Task goal: Which of the lines below mention the word "patient"? Pull each one out.

==== Records for the task ====

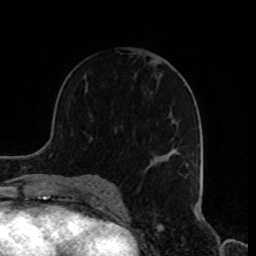
Breast MRI, one axial slice. Slice 48 of 80 in the series (ordered by position). Cropped to one breast. Dynamic contrast-enhanced series, time point 2 of 8 at this slice position (early post-contrast). 1.5 T. TE 4.2 ms, TR 7 ms. 2 mm slice thickness. 256 × 256 image matrix. Female patient.
Structures marked on this image (semi-automatic segmentation, software-assisted and operator-edited):
- enhancing-tissue mask used for the functional tumour volume (all voxels passing the contrast-enhancement thresholds inside the analysis volume; usually the tumour): box from (x=143, y=152) to (x=189, y=175) px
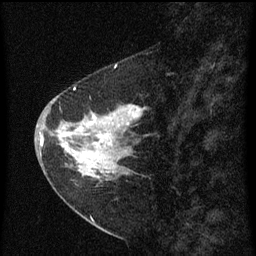
Breast MRI (dynamic contrast-enhanced), one sagittal slice. Position 23 of 60 along the scan axis. Dynamic contrast-enhanced series, image 2 of 3 at this slice position (ordered by acquisition). 1.5 T. TE 4.2 ms, TR 8 ms. 2 mm slice thickness. 256 × 256 image matrix. Female patient, age 47 years.
Structures marked on this image (semi-automatically segmented with operator editing):
- analysis volume of interest (the breast-tissue region the enhancement analysis was run in; not a lesion): bounding box [x1, y1, x2, y2] px = [44, 84, 149, 199]
- tumour enhancement mask (voxels above the 70 % enhancement threshold inside the analysis volume of interest): [44, 88, 147, 175]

====

Final answer:
Breast MRI, one axial slice. Slice 48 of 80 in the series (ordered by position). Cropped to one breast. Dynamic contrast-enhanced series, time point 2 of 8 at this slice position (early post-contrast). 1.5 T. TE 4.2 ms, TR 7 ms. 2 mm slice thickness. 256 × 256 image matrix. Female patient.
Breast MRI (dynamic contrast-enhanced), one sagittal slice. Position 23 of 60 along the scan axis. Dynamic contrast-enhanced series, image 2 of 3 at this slice position (ordered by acquisition). 1.5 T. TE 4.2 ms, TR 8 ms. 2 mm slice thickness. 256 × 256 image matrix. Female patient, age 47 years.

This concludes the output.